Alibaba Cloud Data Lake Formation (DLF) is a fully managed service that helps users quickly build cloud-based data lakes and lakehouse. This service provides customers with unified metadata management, unified permission and security management, and one-click data exploration capabilities. DLF can help users quickly complete the construction and management of cloud-native data lakes and lakehouse, seamlessly integrate with various compute engines, break data silos, and gain business insights.
Pricing
The data exploration, permission management, and lake management features of DLF are in the public preview free stage and are not billed.
The metadata management feature is billed on a pay-as-you-go basis. Metadata object storage of up to 1 million per month is free. Charges apply for quantities exceeding this limit.
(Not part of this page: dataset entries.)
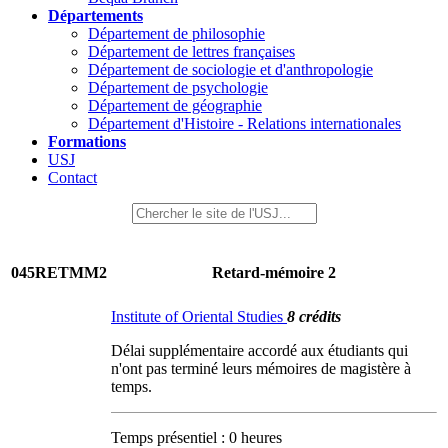
Départements
Département de philosophie
Département de lettres françaises
Département de sociologie et d'anthropologie
Département de psychologie
Département de géographie
Département d'Histoire - Relations internationales
Formations
USJ
Contact
045RETMM2
Retard-mémoire 2
Institute of Oriental Studies
8 crédits
Délai supplémentaire accordé aux étudiants qui
n'ont pas terminé leurs mémoires de magistère à
temps.
Temps présentiel : 0 heures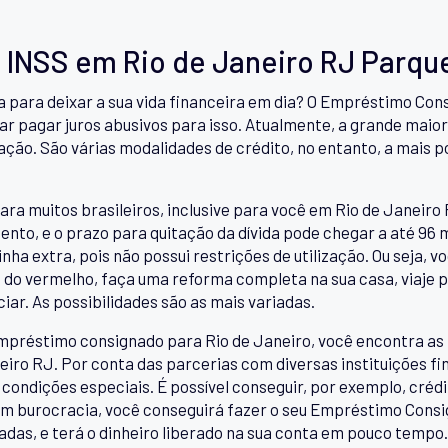
INSS em Rio de Janeiro RJ Parqu
ra para deixar a sua vida financeira em dia? O Empréstimo Co
r pagar juros abusivos para isso. Atualmente, a grande maiori
tação. São várias modalidades de crédito, no entanto, a mais 
ara muitos brasileiros, inclusive para você em Rio de Janeiro 
nto, e o prazo para quitação da dívida pode chegar a até 96
ha extra, pois não possui restrições de utilização. Ou seja, v
me do vermelho, faça uma reforma completa na sua casa, viaje p
iar. As possibilidades são as mais variadas.
préstimo consignado para Rio de Janeiro, você encontra as 
o RJ. Por conta das parcerias com diversas instituições fin
ndições especiais. É possível conseguir, por exemplo, crédit
Sem burocracia, você conseguirá fazer o seu Empréstimo Con
das, e terá o dinheiro liberado na sua conta em pouco tempo. 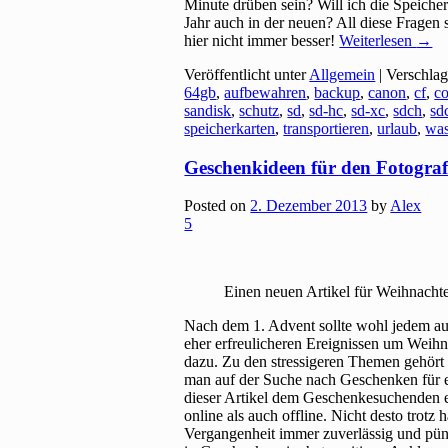
Minute drüben sein? Will ich die Speiche
Jahr auch in der neuen? All diese Fragen s
hier nicht immer besser!
Weiterlesen
→
Veröffentlicht unter
Allgemein
|
Verschlag
64gb
,
aufbewahren
,
backup
,
canon
,
cf
,
c
sandisk
,
schutz
,
sd
,
sd-hc
,
sd-xc
,
sdch
,
sd
speicherkarten
,
transportieren
,
urlaub
,
was
Geschenkideen für den Fotogra
Posted on
2. Dezember 2013
by
Alex
5
Einen neuen Artikel für Weihnacht
Nach dem 1. Advent sollte wohl jedem auf
eher erfreulicheren Ereignissen um Weihn
dazu. Zu den stressigeren Themen gehört
man auf der Suche nach Geschenken für ei
dieser Artikel dem Geschenkesuchenden et
online als auch offline. Nicht desto trotz
Vergangenheit immer zuverlässig und pünk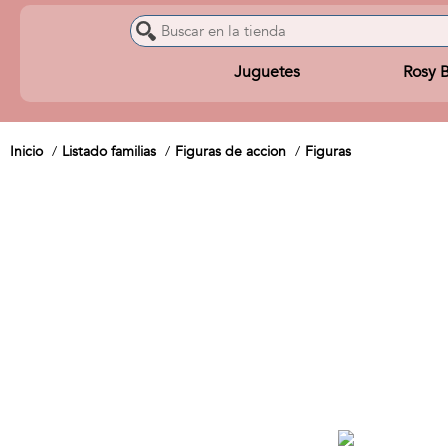
Juguetes
Rosy 
Inicio
Listado familias
Figuras de accion
Figuras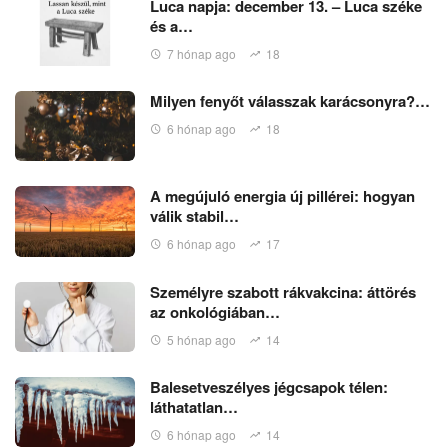
Luca napja: december 13. – Luca széke
és a…
7 hónap ago
18
Milyen fenyőt válasszak karácsonyra?…
6 hónap ago
18
A megújuló energia új pillérei: hogyan
válik stabil…
6 hónap ago
17
Személyre szabott rákvakcina: áttörés
az onkológiában…
5 hónap ago
14
Balesetveszélyes jégcsapok télen:
láthatatlan…
6 hónap ago
14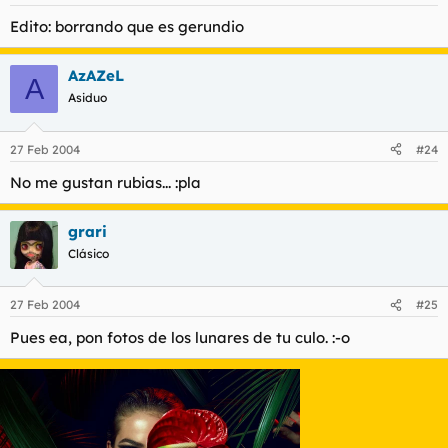
Edito: borrando que es gerundio
AzAZeL
A
Asiduo
27 Feb 2004
#24
No me gustan rubias... :pla
grari
Clásico
27 Feb 2004
#25
Pues ea, pon fotos de los lunares de tu culo. :-o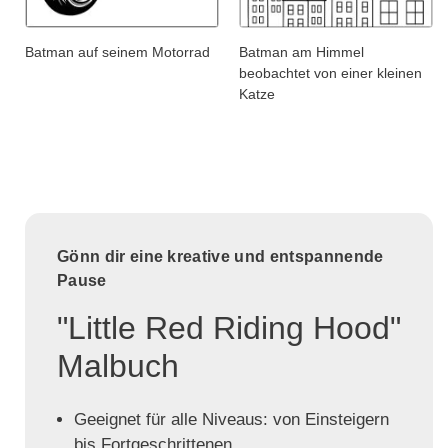
Batman auf seinem Motorrad
Batman am Himmel
beobachtet von einer kleinen
Katze
Gönn dir eine kreative und entspannende
Pause
"Little Red Riding Hood"
Malbuch
Geeignet für alle Niveaus: von Einsteigern
bis Fortgeschrittenen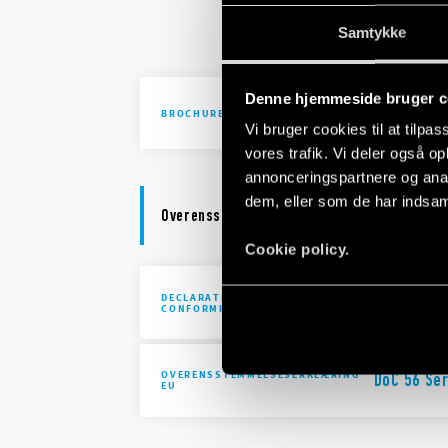
Solutions 
Samtykke
automatio
Denne hjemmeside bruger c
Brochure I
BROCHURE
Vi bruger cookies til at tilpas
vores trafik. Vi deler også 
annonceringspartnere og anal
dem, eller som de har indsaml
Overensstemmelseserklæring
Cookie policy.
DECLARATION OF
UKCA 56 S
CONFORMITY - UKCA
OVERENSSTEMMELSESERKLÆRING
DoC 56 Ser
EU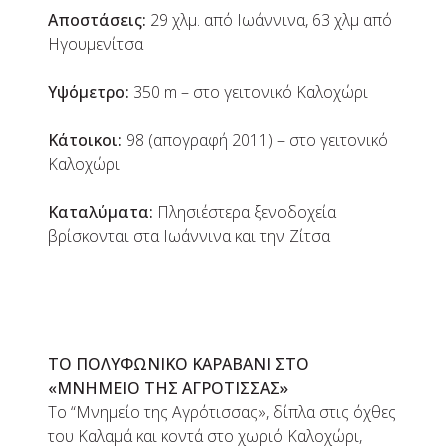
Αποστάσεις:
29 χλμ. από Ιωάννινα, 63 χλμ από
Ηγουμενίτσα
Y
ψόμετρο:
350 m – στο γειτονικό Καλοχώρι
K
άτοικοι:
98 (απογραφή 2011) – στο γειτονικό
Καλοχώρι
Καταλύματα:
Πλησιέστερα ξενοδοχεία
βρίσκονται στα Ιωάννινα και την Ζίτσα
ΤΟ ΠΟΛΥΦΩΝΙΚΟ ΚΑΡΑΒΑΝΙ ΣΤΟ
«ΜΝΗΜΕΙΟ ΤΗΣ ΑΓΡΟΤΙΣΣΑΣ»
To “Μνημείο της Αγρότισσας», δίπλα στις όχθες
του Καλαμά και κοντά στο χωριό Καλοχώρι,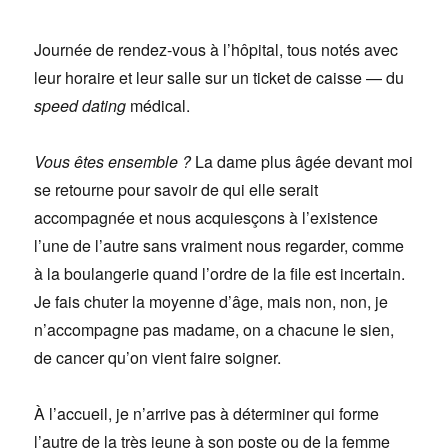
Journée de rendez-vous à l’hôpital, tous notés avec
leur horaire et leur salle sur un ticket de caisse — du
speed dating
médical.
Vous êtes ensemble ?
La dame plus âgée devant moi
se retourne pour savoir de qui elle serait
accompagnée et nous acquiesçons à l’existence
l’une de l’autre sans vraiment nous regarder, comme
à la boulangerie quand l’ordre de la file est incertain.
Je fais chuter la moyenne d’âge, mais non, non, je
n’accompagne pas madame, on a chacune le sien,
de cancer qu’on vient faire soigner.
À l’accueil, je n’arrive pas à déterminer qui forme
l’autre de la très jeune à son poste ou de la femme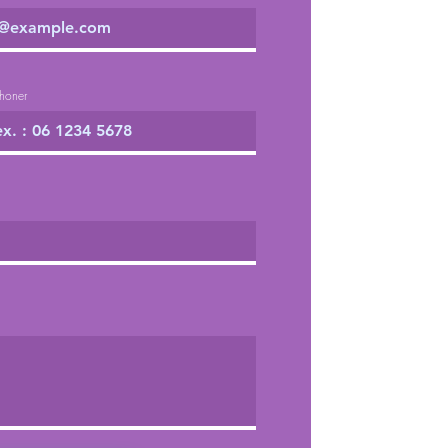
phoner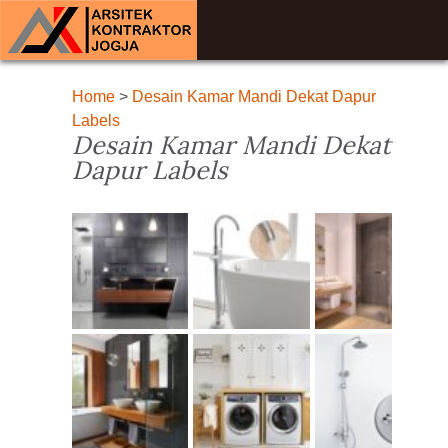
Home
>
Desain Kamar Mandi Dekat Dapur
Labels
Desain Kamar Mandi Dekat
Dapur Labels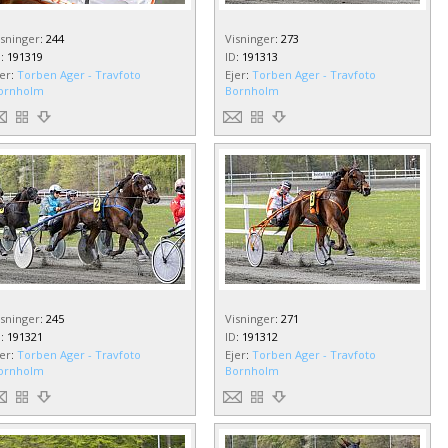
isninger
:
244
Visninger
:
273
D
:
191319
ID
:
191313
jer
:
Torben Ager - Travfoto
Ejer
:
Torben Ager - Travfoto
ornholm
Bornholm
isninger
:
245
Visninger
:
271
D
:
191321
ID
:
191312
jer
:
Torben Ager - Travfoto
Ejer
:
Torben Ager - Travfoto
ornholm
Bornholm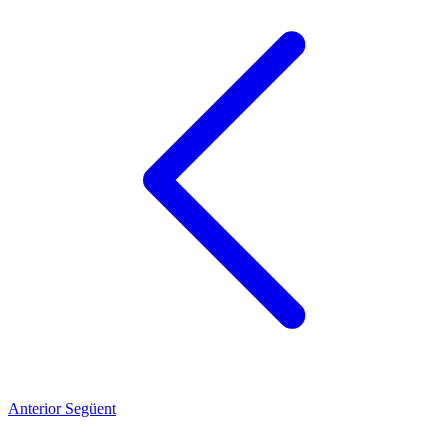
Anterior
Següent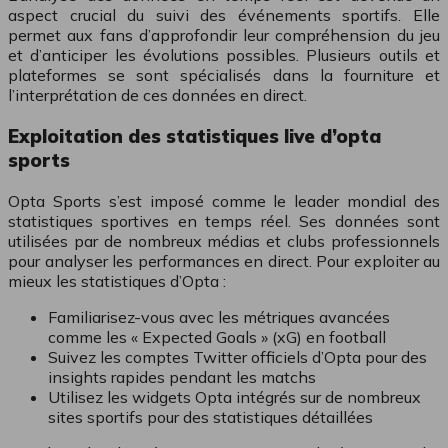
aspect crucial du suivi des événements sportifs. Elle
permet aux fans d’approfondir leur compréhension du jeu
et d’anticiper les évolutions possibles. Plusieurs outils et
plateformes se sont spécialisés dans la fourniture et
l’interprétation de ces données en direct.
Exploitation des statistiques live d’opta
sports
Opta Sports s’est imposé comme le leader mondial des
statistiques sportives en temps réel. Ses données sont
utilisées par de nombreux médias et clubs professionnels
pour analyser les performances en direct. Pour exploiter au
mieux les statistiques d’Opta :
Familiarisez-vous avec les métriques avancées
comme les « Expected Goals » (xG) en football
Suivez les comptes Twitter officiels d’Opta pour des
insights rapides pendant les matchs
Utilisez les widgets Opta intégrés sur de nombreux
sites sportifs pour des statistiques détaillées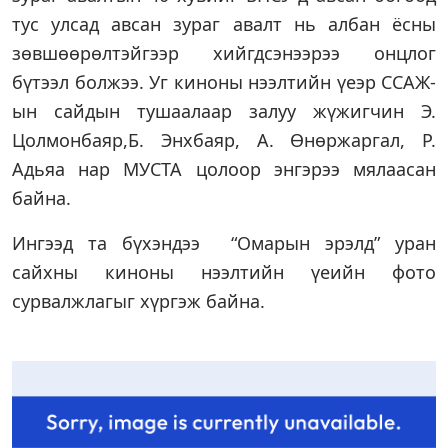
тус улсад авсан зураг авалт нь албан ёсны
зөвшөөрөлтэйгээр хийгдсэнээрээ онцлог
бүтээл болжээ. Уг киноны нээлтийн үеэр ССАЖ-
ын сайдын тушаалаар залуу жүжигчин Э.
Цолмонбаяр,Б. Энхбаяр, А. Өнөржаргал, Р.
Адьяа нар МУСТА цолоор энгэрээ мялаасан
байна.
Ингээд та бүхэндээ “Омарын эрэлд” уран
сайхны киноны нээлтийн үеийн фото
сурвалжлагыг хүргэж байна.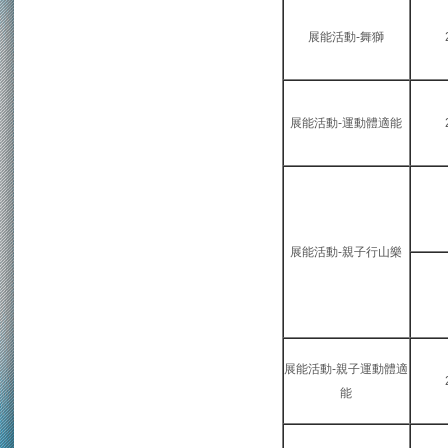
展能活動-舞獅
展能活動-運動體適能
展能活動-親子行山樂
展能活動-親子運動體適
能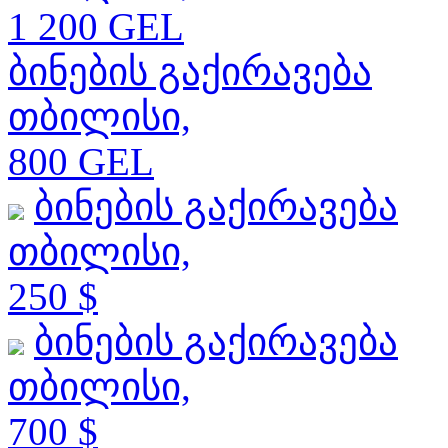
1 200 GEL
ბინების გაქირავება
თბილისი,
800 GEL
ბინების გაქირავება
თბილისი,
250 $
ბინების გაქირავება
თბილისი,
700 $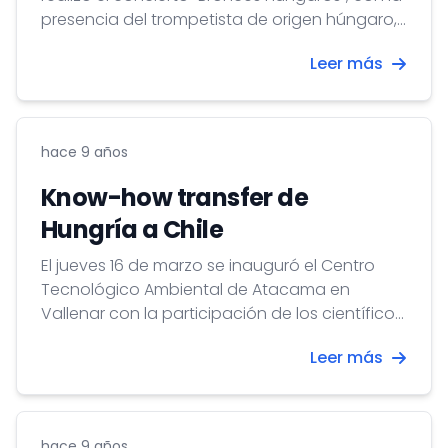
presencia del trompetista de origen húngaro,
Tamás Pálfalvi.
Leer más
hace 9 años
Know-how transfer de
Hungría a Chile
El jueves 16 de marzo se inauguró el Centro
Tecnológico Ambiental de Atacama en
Vallenar con la participación de los científicos
húngaros del "Programa Atacama para
Leer más
Monitorear el Clima".
hace 9 años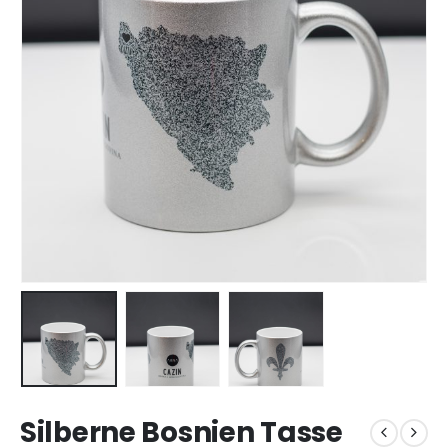
Silberne Bosnien Tasse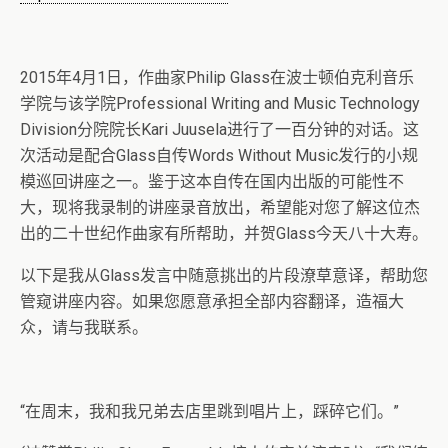
2015年4月1日，作曲家Philip Glass在波士顿伯克利音乐
学院与该学院Professional Writing and Music Technology
Division分院院长Kari Juusela进行了一百分钟的对话。这
次活动是配合Glass自传Words Without Music发行的小规
模巡回讲座之一。鉴于这本自传在国内出版的可能性不
大，现将我录制的讲座录音放出，希望能对您了解这位杰
出的二十世纪作曲家有所帮助，并贺Glass今天八十大寿。
以下是我从Glass发言中随意挑出的片段潦草意译，帮助您
管窥讲座内容。如果您愿意承担全部内容翻译，造福大
众，请与我联系。
“在周末，我和我兄弟去店里跳到唱片上，踩碎它们。”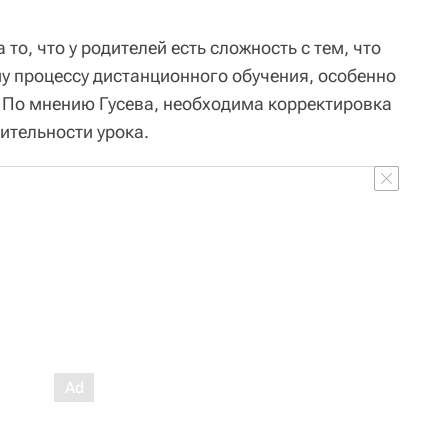
то, что у родителей есть сложность с тем, что
у процессу дистанционного обучения, особенно
 По мнению Гусева, необходима корректировка
ительности урока.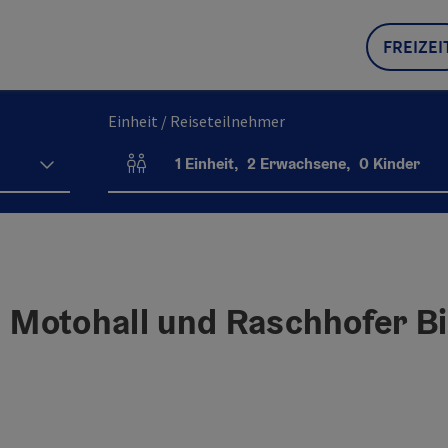
FREIZEI
Einheit / Reiseteilnehmer
1
Einheit
,
2
Erwachsene
,
0
Kinder
Einheitenanzahl und Personenfelder
Motohall und Raschhofer Bi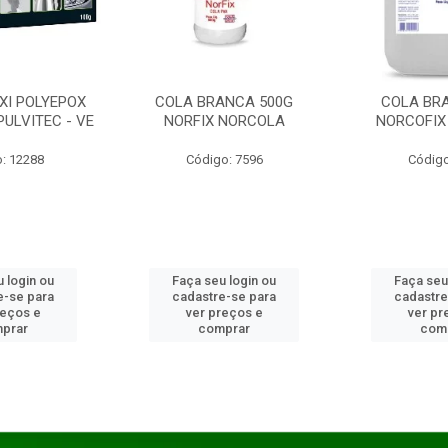
XI POLYEPOX
COLA BRANCA 500G
COLA BR
PULVITEC - VE
NORFIX NORCOLA
NORCOFIX
: 12288
Código: 7596
Código
 login ou
Faça seu login ou
Faça seu
e-se para
cadastre-se para
cadastre
reços e
ver preços e
ver pr
prar
comprar
com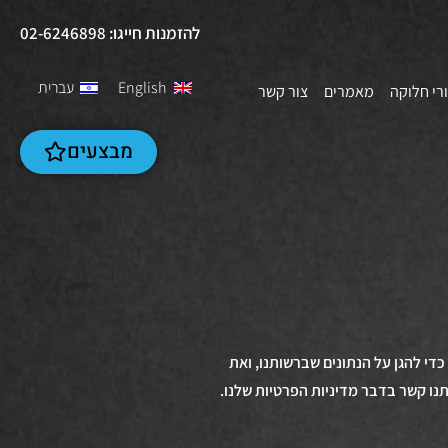
להזמנות חייגו: 02-6246898
English
עברית
רי חלוקה
מאמרים
צור קשר
מבצעים
כדי להגן על הנתונים שברשותנו, ואת
נו קשר בדבר מדיניות הפרטיות שלנו.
For more information, see Billing.
API requests of up to 1 million per month are free. Charges apply for quantities exceeding this limit. For more information, see Billing.
Architecture
Data Catalog: View and manage the data catalog in the data lake through the console.
Database tables and functions: View and manage database tables and function information in the data lake through the console. Operate metadata by CreateDatabase and CreateTable, and integrate into third-party application services. It supports multi-version management and can automatically generate metadata through metadata extraction.
Data permission management: Enhance data permission control on the lake to ensure data security. It supports permissions at five levels of granularity: data catalog, database, data table, data column, and function.
Data lake management: Provides analysis and optimization suggestions for data storage in the lake, strengthens data lifecycle management, optimizes usage costs, and facilitates data O&M.
Data exploration: Provides one-click data exploration capabilities, supports Spark 3.0 SQL syntax, can save historical queries, preview data, export results, and generate TPC-DS test datasets with one click.
Scenarios
Scenario 1: Building a cloud-based data lake
With DLF integrated with E-MapReduce and OSS, you can quickly build a cloud-based data lake.
Scenario 2: Building a data lakehouse architecture
With DLF integrated with MaxCompute, DataWorks, and E-MapReduce, you can quickly build a data lakehouse architecture.
Scenario 3: Building a fully managed lakehouse data architecture
With DLF integrated with Databricks and OSS, you can build a fully managed lakehouse data architecture on the cloud.
Scenario 4: Data analysis
You can quickly analyze and explore structured and semi-structured data within OSS by using metadata extraction and data exploration capabilities.